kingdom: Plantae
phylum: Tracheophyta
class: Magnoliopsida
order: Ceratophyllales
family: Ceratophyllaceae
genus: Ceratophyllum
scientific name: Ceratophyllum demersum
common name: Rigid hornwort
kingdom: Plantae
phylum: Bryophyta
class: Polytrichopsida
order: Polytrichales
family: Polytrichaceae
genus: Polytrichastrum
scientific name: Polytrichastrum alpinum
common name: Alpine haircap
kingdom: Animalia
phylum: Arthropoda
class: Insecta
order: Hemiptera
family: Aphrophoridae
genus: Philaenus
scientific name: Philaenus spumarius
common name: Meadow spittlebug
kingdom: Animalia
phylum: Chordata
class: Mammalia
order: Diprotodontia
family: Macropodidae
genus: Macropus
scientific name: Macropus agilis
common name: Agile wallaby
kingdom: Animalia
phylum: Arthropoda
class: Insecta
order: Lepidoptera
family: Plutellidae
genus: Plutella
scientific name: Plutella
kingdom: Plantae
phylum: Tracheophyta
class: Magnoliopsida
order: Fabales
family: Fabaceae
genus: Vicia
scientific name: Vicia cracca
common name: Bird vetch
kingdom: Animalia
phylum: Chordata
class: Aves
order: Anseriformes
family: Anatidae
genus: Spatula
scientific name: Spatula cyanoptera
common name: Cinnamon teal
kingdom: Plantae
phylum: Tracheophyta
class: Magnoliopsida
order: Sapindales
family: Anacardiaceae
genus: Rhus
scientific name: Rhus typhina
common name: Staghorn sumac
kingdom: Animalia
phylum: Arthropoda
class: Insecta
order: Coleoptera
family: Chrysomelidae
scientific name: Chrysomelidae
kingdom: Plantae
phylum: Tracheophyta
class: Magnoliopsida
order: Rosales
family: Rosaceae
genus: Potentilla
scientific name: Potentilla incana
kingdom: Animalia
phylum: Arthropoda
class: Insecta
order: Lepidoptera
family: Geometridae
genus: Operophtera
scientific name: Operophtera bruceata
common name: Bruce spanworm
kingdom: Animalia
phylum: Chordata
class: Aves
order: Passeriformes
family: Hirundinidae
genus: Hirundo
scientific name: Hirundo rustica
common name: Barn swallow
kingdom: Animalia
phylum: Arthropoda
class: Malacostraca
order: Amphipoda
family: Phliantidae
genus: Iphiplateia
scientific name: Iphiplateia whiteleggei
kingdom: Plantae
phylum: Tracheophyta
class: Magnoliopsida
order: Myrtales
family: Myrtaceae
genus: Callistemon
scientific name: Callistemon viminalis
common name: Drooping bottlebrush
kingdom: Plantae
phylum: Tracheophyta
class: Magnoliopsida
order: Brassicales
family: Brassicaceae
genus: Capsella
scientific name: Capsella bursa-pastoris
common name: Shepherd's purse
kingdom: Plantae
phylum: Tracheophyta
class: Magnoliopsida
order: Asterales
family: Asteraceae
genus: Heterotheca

→ Short exercise
Reproduce every line of the items above, keeping each name, spelling, and the order of the lines unchanged.

→ Full solution
kingdom: Plantae
phylum: Tracheophyta
class: Magnoliopsida
order: Ceratophyllales
family: Ceratophyllaceae
genus: Ceratophyllum
scientific name: Ceratophyllum demersum
common name: Rigid hornwort
kingdom: Plantae
phylum: Bryophyta
class: Polytrichopsida
order: Polytrichales
family: Polytrichaceae
genus: Polytrichastrum
scientific name: Polytrichastrum alpinum
common name: Alpine haircap
kingdom: Animalia
phylum: Arthropoda
class: Insecta
order: Hemiptera
family: Aphrophoridae
genus: Philaenus
scientific name: Philaenus spumarius
common name: Meadow spittlebug
kingdom: Animalia
phylum: Chordata
class: Mammalia
order: Diprotodontia
family: Macropodidae
genus: Macropus
scientific name: Macropus agilis
common name: Agile wallaby
kingdom: Animalia
phylum: Arthropoda
class: Insecta
order: Lepidoptera
family: Plutellidae
genus: Plutella
scientific name: Plutella
kingdom: Plantae
phylum: Tracheophyta
class: Magnoliopsida
order: Fabales
family: Fabaceae
genus: Vicia
scientific name: Vicia cracca
common name: Bird vetch
kingdom: Animalia
phylum: Chordata
class: Aves
order: Anseriformes
family: Anatidae
genus: Spatula
scientific name: Spatula cyanoptera
common name: Cinnamon teal
kingdom: Plantae
phylum: Tracheophyta
class: Magnoliopsida
order: Sapindales
family: Anacardiaceae
genus: Rhus
scientific name: Rhus typhina
common name: Staghorn sumac
kingdom: Animalia
phylum: Arthropoda
class: Insecta
order: Coleoptera
family: Chrysomelidae
scientific name: Chrysomelidae
kingdom: Plantae
phylum: Tracheophyta
class: Magnoliopsida
order: Rosales
family: Rosaceae
genus: Potentilla
scientific name: Potentilla incana
kingdom: Animalia
phylum: Arthropoda
class: Insecta
order: Lepidoptera
family: Geometridae
genus: Operophtera
scientific name: Operophtera bruceata
common name: Bruce spanworm
kingdom: Animalia
phylum: Chordata
class: Aves
order: Passeriformes
family: Hirundinidae
genus: Hirundo
scientific name: Hirundo rustica
common name: Barn swallow
kingdom: Animalia
phylum: Arthropoda
class: Malacostraca
order: Amphipoda
family: Phliantidae
genus: Iphiplateia
scientific name: Iphiplateia whiteleggei
kingdom: Plantae
phylum: Tracheophyta
class: Magnoliopsida
order: Myrtales
family: Myrtaceae
genus: Callistemon
scientific name: Callistemon viminalis
common name: Drooping bottlebrush
kingdom: Plantae
phylum: Tracheophyta
class: Magnoliopsida
order: Brassicales
family: Brassicaceae
genus: Capsella
scientific name: Capsella bursa-pastoris
common name: Shepherd's purse
kingdom: Plantae
phylum: Tracheophyta
class: Magnoliopsida
order: Asterales
family: Asteraceae
genus: Heterotheca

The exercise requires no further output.